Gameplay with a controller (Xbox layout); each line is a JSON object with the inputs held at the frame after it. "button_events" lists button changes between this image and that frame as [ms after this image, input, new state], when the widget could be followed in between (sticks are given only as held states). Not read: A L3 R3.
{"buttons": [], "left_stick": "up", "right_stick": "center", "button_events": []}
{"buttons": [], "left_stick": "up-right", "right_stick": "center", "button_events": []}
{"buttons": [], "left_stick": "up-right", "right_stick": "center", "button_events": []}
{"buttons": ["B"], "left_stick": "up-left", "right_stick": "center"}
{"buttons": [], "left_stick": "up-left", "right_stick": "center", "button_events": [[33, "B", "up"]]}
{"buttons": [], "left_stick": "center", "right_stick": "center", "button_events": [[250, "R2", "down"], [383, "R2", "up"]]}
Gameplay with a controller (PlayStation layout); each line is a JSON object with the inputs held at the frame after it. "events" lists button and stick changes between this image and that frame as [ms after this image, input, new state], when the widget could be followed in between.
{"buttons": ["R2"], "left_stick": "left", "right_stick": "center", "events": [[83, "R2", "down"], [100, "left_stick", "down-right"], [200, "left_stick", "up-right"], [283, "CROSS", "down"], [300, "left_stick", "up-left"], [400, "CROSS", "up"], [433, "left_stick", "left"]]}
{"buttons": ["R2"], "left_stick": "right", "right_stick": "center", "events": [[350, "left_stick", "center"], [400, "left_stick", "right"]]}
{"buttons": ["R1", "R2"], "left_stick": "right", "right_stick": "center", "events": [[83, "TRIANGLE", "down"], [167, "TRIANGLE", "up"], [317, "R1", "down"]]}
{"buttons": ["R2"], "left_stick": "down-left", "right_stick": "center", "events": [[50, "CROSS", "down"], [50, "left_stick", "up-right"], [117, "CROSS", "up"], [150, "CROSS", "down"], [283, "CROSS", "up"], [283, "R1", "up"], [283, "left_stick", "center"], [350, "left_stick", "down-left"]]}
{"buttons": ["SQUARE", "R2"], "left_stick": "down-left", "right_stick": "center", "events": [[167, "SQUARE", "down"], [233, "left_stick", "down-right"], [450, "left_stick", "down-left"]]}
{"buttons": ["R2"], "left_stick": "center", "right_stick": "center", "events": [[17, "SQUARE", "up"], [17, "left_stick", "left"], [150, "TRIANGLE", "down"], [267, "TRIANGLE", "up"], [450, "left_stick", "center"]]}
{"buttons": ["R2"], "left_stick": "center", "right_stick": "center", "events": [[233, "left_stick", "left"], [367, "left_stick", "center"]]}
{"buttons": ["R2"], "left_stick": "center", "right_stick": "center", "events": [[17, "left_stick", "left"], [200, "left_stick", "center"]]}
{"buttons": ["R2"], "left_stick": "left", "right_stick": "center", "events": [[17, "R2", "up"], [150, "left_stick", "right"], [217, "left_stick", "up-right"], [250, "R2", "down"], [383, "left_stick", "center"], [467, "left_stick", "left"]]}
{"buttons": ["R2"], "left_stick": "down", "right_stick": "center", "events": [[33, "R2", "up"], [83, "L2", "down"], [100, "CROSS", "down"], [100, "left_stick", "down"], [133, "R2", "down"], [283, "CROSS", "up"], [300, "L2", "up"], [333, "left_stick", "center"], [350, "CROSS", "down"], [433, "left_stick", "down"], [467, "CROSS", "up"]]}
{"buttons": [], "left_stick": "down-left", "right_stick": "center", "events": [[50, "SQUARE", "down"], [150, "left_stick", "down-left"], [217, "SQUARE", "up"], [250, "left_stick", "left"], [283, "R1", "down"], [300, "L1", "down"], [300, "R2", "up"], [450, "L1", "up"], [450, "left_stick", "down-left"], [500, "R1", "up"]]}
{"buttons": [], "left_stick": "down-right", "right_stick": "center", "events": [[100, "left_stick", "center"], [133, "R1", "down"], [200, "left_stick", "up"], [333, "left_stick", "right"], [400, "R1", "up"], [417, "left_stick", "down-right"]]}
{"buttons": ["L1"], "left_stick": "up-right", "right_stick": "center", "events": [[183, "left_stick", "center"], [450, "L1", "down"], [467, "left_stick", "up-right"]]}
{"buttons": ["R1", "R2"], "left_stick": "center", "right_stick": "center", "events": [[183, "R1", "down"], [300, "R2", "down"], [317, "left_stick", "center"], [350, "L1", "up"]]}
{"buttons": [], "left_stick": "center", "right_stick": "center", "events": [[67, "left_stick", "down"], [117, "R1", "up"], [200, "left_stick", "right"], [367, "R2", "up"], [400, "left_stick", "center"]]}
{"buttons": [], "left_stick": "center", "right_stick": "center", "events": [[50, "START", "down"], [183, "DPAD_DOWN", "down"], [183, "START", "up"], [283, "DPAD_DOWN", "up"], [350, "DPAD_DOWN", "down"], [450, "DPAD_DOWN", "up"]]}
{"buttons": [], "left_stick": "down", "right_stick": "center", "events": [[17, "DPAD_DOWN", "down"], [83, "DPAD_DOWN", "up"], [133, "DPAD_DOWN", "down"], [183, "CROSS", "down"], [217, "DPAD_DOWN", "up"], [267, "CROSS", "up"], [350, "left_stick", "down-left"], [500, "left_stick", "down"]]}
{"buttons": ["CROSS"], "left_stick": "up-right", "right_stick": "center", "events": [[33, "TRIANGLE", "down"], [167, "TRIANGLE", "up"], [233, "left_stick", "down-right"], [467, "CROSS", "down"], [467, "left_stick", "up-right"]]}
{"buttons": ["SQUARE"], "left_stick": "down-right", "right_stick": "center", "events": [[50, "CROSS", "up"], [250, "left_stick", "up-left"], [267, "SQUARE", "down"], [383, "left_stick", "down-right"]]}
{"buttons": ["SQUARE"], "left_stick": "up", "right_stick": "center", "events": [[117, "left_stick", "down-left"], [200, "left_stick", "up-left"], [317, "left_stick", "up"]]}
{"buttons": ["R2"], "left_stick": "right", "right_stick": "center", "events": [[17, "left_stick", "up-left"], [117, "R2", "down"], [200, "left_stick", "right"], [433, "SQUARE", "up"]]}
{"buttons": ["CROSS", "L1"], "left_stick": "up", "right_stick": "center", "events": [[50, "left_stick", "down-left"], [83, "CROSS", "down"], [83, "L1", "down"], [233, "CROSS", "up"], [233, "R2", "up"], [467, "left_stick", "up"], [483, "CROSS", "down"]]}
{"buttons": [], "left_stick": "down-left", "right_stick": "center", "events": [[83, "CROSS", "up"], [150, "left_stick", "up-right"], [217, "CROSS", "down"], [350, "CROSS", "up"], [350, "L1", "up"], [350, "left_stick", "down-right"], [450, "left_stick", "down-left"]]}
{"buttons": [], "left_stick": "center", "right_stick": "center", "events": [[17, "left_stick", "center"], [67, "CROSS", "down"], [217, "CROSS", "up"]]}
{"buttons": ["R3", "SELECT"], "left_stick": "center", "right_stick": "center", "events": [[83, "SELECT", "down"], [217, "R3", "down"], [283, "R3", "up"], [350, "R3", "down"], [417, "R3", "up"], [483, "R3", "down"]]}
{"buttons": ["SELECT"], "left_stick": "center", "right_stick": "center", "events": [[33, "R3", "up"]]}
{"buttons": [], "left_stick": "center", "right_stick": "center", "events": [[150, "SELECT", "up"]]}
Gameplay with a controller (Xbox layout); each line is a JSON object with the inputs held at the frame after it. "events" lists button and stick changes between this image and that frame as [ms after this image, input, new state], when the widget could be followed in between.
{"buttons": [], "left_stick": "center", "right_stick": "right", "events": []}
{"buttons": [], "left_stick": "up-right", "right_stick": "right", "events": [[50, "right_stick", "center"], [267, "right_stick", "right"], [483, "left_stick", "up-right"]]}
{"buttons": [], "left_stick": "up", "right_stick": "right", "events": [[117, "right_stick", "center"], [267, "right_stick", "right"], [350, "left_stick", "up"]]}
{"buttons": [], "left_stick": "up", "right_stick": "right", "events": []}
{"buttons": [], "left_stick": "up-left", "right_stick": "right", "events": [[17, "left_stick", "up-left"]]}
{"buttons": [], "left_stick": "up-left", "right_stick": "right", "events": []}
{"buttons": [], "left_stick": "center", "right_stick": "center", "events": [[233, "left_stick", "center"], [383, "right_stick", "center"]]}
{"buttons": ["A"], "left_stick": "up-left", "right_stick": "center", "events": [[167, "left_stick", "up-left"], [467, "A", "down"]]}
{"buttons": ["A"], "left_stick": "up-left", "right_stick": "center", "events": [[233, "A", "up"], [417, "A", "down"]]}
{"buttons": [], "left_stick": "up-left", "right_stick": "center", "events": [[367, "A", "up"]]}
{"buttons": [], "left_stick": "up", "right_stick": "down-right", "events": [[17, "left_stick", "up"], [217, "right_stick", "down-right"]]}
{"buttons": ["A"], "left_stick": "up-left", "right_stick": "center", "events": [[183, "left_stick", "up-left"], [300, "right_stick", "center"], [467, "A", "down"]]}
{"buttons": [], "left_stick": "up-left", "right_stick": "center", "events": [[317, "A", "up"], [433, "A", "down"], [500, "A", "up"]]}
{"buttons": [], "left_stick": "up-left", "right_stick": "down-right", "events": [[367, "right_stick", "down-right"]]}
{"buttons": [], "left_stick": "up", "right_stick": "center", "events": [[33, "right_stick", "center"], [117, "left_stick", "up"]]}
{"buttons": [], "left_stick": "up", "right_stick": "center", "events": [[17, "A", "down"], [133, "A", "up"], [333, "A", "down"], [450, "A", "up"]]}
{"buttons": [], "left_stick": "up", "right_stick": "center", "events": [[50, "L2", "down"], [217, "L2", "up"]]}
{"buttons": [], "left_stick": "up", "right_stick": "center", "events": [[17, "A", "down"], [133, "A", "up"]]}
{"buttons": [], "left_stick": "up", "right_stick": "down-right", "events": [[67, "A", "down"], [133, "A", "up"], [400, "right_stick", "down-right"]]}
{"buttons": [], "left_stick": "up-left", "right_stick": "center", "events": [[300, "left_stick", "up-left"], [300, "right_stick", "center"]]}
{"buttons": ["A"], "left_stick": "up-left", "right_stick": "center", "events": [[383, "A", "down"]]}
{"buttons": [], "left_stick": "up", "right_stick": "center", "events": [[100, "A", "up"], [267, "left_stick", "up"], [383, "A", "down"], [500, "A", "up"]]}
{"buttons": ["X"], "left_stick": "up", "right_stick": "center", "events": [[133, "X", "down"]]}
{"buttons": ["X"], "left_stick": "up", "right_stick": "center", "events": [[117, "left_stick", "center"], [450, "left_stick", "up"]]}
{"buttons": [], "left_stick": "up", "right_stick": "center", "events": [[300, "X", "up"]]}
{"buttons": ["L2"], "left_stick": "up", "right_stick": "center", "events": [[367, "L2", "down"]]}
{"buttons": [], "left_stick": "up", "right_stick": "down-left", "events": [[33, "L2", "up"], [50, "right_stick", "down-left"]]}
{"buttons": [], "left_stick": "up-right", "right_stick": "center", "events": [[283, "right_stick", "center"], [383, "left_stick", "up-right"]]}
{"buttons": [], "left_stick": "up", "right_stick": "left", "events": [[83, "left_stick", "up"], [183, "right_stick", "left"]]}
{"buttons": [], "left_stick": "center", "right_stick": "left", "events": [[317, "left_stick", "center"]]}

- - - -

Return each line from the entries above that includes "controller".

Gameplay with a controller (Xbox layout); each line is a JSON object with the inputs held at the frame after it. "button_events" lists button changes between this image and that frame as [ms after this image, input, new state], when the widget could be followed in between (sticks are given only as held states). Not read: A L3 R3.
Gameplay with a controller (PlayStation layout); each line is a JSON object with the inputs held at the frame after it. "events" lists button and stick changes between this image and that frame as [ms after this image, input, new state], when the widget could be followed in between.
Gameplay with a controller (Xbox layout); each line is a JSON object with the inputs held at the frame after it. "events" lists button and stick changes between this image and that frame as [ms after this image, input, new state], when the widget could be followed in between.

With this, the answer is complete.